İlk derece mahkemesince, iddia, savunma, toplanan deliller ve benimsenen bilirkişi raporuna göre, davanın reddine karar verilmiş, hükme karşı davacılar vekili istinaf başvurusunda bulunmuştur. Bölge Adliye mahkemesince davacılar vekilinin istinaf başvurusunun 6100 sayılı Hukuk Muhakemeleri Kanunun 353/1-b/1 bendi gereğince esastan reddine karar verilmiş, Bölge Adliye Mahkemesi kararı davacılar vekilince temyiz edilmiştir.
1-Dava, hayat sigorta sözleşmesine dayalı tazminat istemine ilişkindir.
Poliçenin tanzim edildiği ve rizikonun gerçekleştiği tarih itibariyle yürürlükte bulunan 6102 sayılı TTK"nun 1435. maddesi ile sigorta sözleşmesinin kurulması sırasındaki sigortalının doğru bilgi verme (beyan) yükümlülüğü düzenlenmiştir. Sigorta hukukuna ilişkin genel düzenleme mahiyetinde olan bu hüküm, hayat sigortalarında da uygulanmaktadır.
6102 sayılı TTK"nun 1435. maddesinde "Sigorta ettiren, sözleşmenin yapılması sırasında bildiği veya bilmesi gereken tüm önemli hususları sigortacıya bildirmekle yükümlüdür.
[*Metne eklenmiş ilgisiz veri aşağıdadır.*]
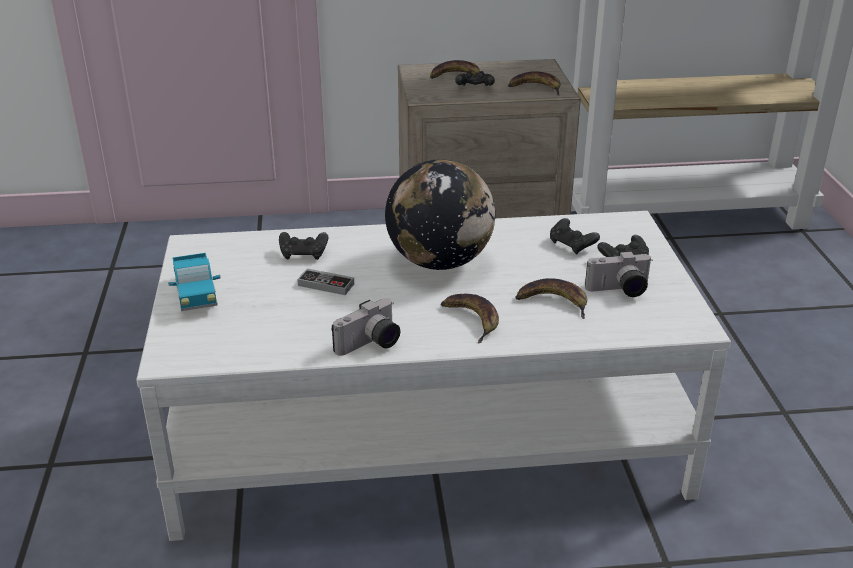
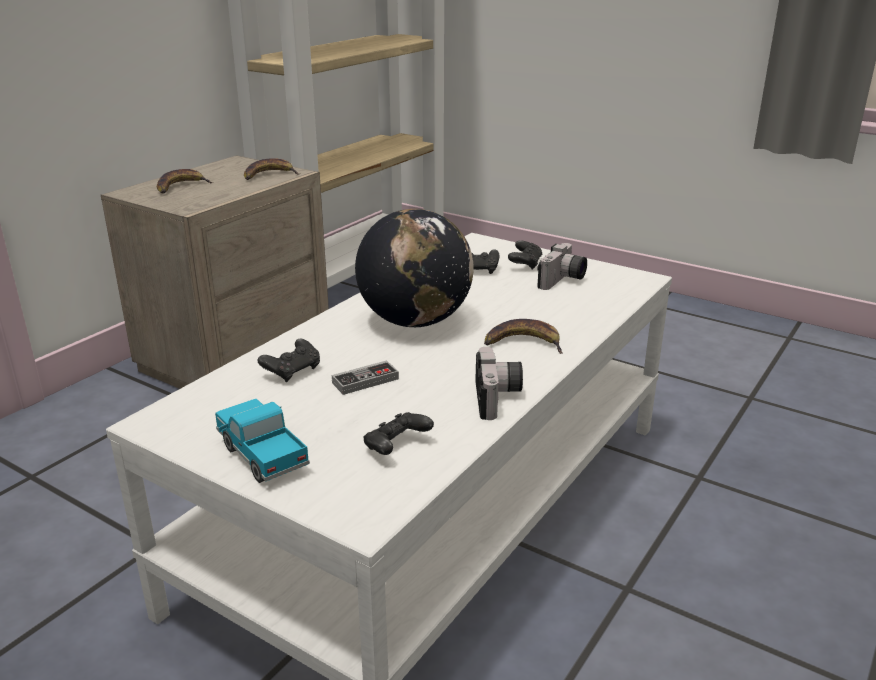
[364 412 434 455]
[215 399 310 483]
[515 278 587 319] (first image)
Sigortacıya bildirilmeyen, eksik veya yanlış bildirilen hususlar, sözleşmenin yapılmamasını veya değişik şartlarda yapılmasını gerektirecek nitelikte ise, önemli kabul edilir. Sigortacı tarafından yazılı veya sözlü olarak sorulan hususlar, aksi ispat edilinceye kadar önemli sayılır" denilmek suretiyle; sigorta ettirenin, sözleşmenin kurulması sırasındaki doğru beyan yükümlülüğünün kapsamı düzenlenmiştir.
Somut olayda davacılar murisinin kullanmış olduğu 2 ayrı banka kredisi nedeniyle, 28.06.2014-28.06.2015 ve 22.09.2014-22.09.2015 tarihleri için 2 ayrı hayat sigorta
sözleşmesi düzenlenmiş; poliçelerin düzenlenmesinden sonra 28.09.2014 tarihinde davacıların murisi vefat etmiştir.
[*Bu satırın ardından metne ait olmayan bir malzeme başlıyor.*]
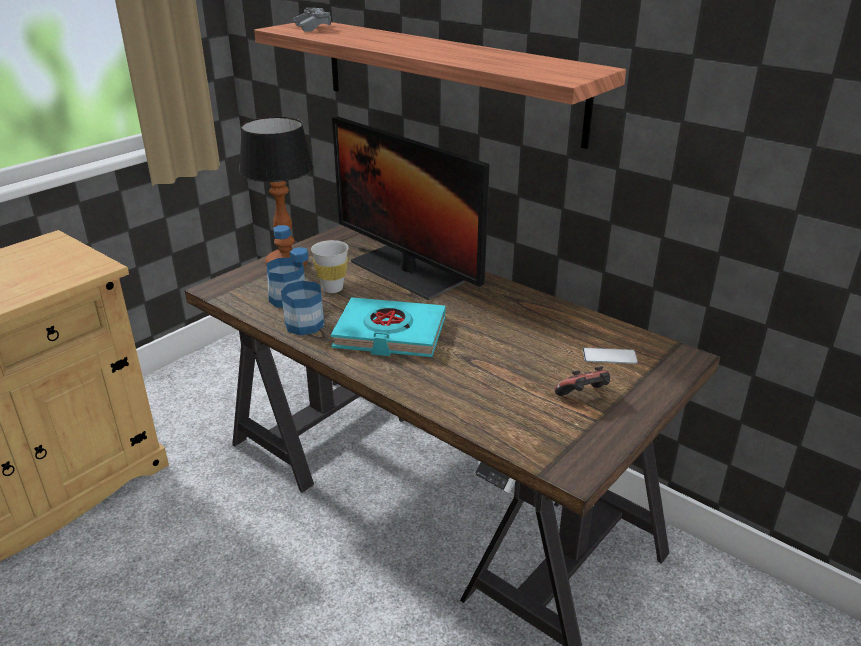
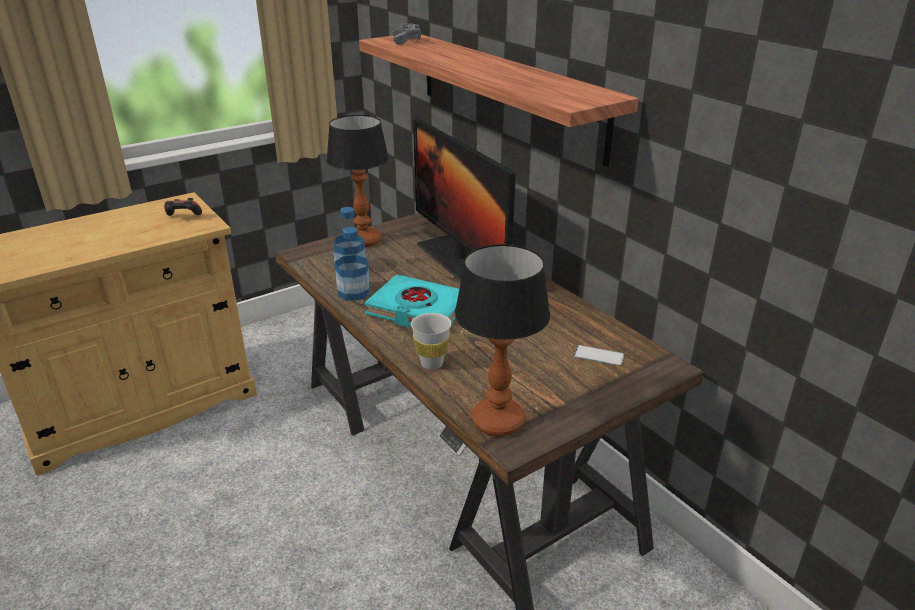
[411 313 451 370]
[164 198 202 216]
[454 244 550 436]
Davalı taraf, davacılar murisinin poliçe tanziminden önce mevcut olan şeker hastalığını bildirmeyip sözleşmenin kurulması sırasında beyan yükümlülüğüne aykırı davrandığı, bu aykırılık nedeniyle de zararın teminat dışı kaldığı savunmasında bulunmuştur. Mahkemece sigortalı murisin önceden var olan şeker hastalığı ile kalp krizi sonucu ölümü arasında, illiyet bağının bulunduğu yönünde görüş bildiren bilirkişi raporu benimsenerek davanın reddine karar verilmiştir.
Hükme esas alınan 28.10.2016 tarihli bilirkişi raporunda; Muris ..."in poliçelerin başlangıç tarihlerinden önce 14.09.2009 tarihinde Şeker "Diabetes Mellitüs" teşhisinin olduğu bu tarihten şeker hastalığı ilaçlarını kullandığı ve sigortalı tarafından şeker hastalığının bilindiği ölüm sebebi olan kalp krizi ile beyan etmediği şeker hastalığı arasında illiyet bağının olduğu rapor edilmiştir.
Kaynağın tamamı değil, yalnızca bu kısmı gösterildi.